Les premières Communautés, organisations d’intégration économique ne se réfèrent pas au concept malgré leur vocation humaine, portée par les objectifs de paix et de progrès social. C’est sous l’impulsion du juge et du législateur de l’Union, que le concept est reconnu puis consacré, d’abord par le droit dérivé puis par le droit primaire. L’analyse des sources du concept et de son processus d’intégration (partie I) permet de déterminer avec rigueur et justesse les fonctionnalités de la dignité de la personne au sein de l’Union (partie II).
Le droit est en effet dynamique et les institutions de l’Union recourent au concept de dignité selon une finalité orientée. Polyfonctionnelle, la dignité de la personne humaine joue, à l’image de ses sources, un rôle fondateur déterminant sur le continent européen. Objectivement, elle constitue le fondement du paradigme européen et détermine la substance et les frontières de son ordre juridique. Le concept de dignité a en effet une vocation fondatrice et directive au regard des règles du droit européen. Subjectivement, le concept revêt une fonction protectrice de la personne humaine et de ses droits fondamentaux. Il joue en effet un rôle protecteur, à travers la reconnaissance progressive d’un droit au respect de la dignité de la personne humaine, et ses obligations corollaires. Il dispose en outre d’une fonction promotrice des droits sociaux de la personne, dont les potentialités sont riches.
De l’étude menée, il est intéressant de tirer plusieurs conclusions :
Très chargé sur le plan axiologique, le concept a en effet été l’objet d’une intégration propre, à un temps et dans un contexte déterminé, selon un processus et des acteurs particuliers. L’analyse met ainsi en évidence l’influence considérable des acteurs nationaux et européens dans l’intégration du concept et leurs interactions réciproques.
En outre, la fondamentalité du concept qui se répercute dans l’analyse fonctionnelle tant dans sa dimension objective que dans sa dimension subjective.
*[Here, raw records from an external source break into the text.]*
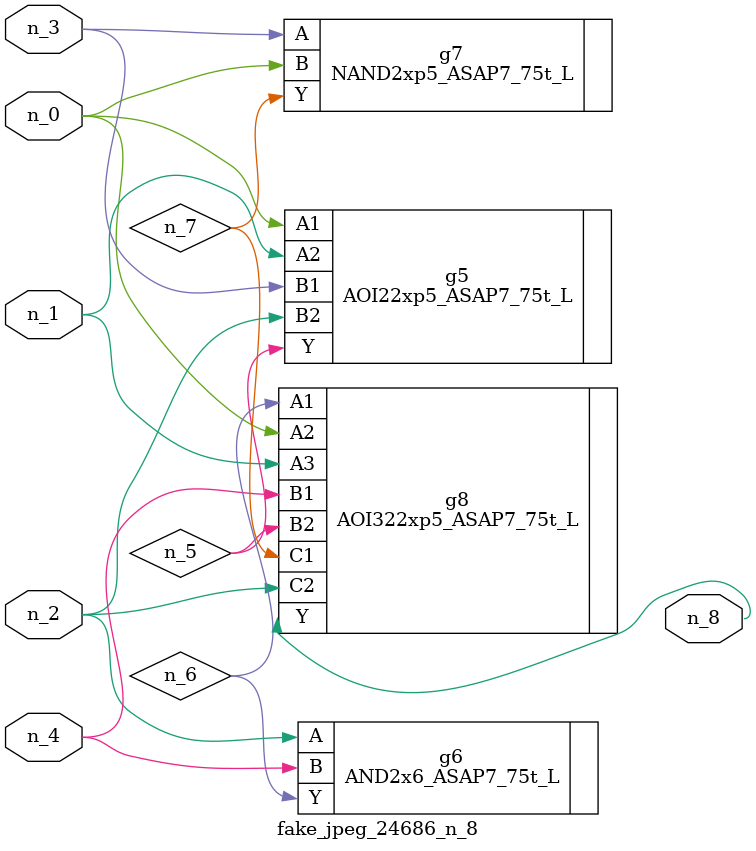
<source format=v>
module fake_jpeg_24686_n_8 (n_3, n_2, n_1, n_0, n_4, n_8);

input n_3;
input n_2;
input n_1;
input n_0;
input n_4;

output n_8;

wire n_6;
wire n_5;
wire n_7;

AOI22xp5_ASAP7_75t_L g5 ( 
.A1(n_0),
.A2(n_1),
.B1(n_3),
.B2(n_2),
.Y(n_5)
);

AND2x6_ASAP7_75t_L g6 ( 
.A(n_2),
.B(n_4),
.Y(n_6)
);

NAND2xp5_ASAP7_75t_L g7 ( 
.A(n_3),
.B(n_0),
.Y(n_7)
);

AOI322xp5_ASAP7_75t_L g8 ( 
.A1(n_6),
.A2(n_0),
.A3(n_1),
.B1(n_4),
.B2(n_5),
.C1(n_7),
.C2(n_2),
.Y(n_8)
);


endmodule
</source>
Elle illustre ainsi la juridicité et la normativité indéniable du concept sur le plan européen ainsi que sa pluralité de sens, de statut et de fonctions.
La recherche réalisée souligne également l’originalité du cadre européen et les liaisons complexes qu’entretient le concept avec les droits et libertés économiques. La dignité de la personne humaine se trouve en effet à la fois dans un rapport de complémentarité, mais aussi d’opposition avec la sphère des droits économiques.
Elle confirme enfin la figure chimérique du concept, sans doute imprécis parce précisément complexe à définir, étant donné qu’il renvoie à une représentation intellectuelle d’un élément inhérent à la personne humaine et touche le cœur de l’humain et de l’Humanité. Néanmoins, si ce caractère incertain a constitué un obstacle supplémentaire à son intégration au droit positif, il n’a jamais dressé un obstacle dirimant.
Les dangers afférents au caractère nébuleux du concept et à la dimension arbitraire ou excessive de son recours existent. Ils sont cependant insuffisants pour priver le droit et ses acteurs des virtualités d’un concept dont la finalité première demeure l’humain et sa protection.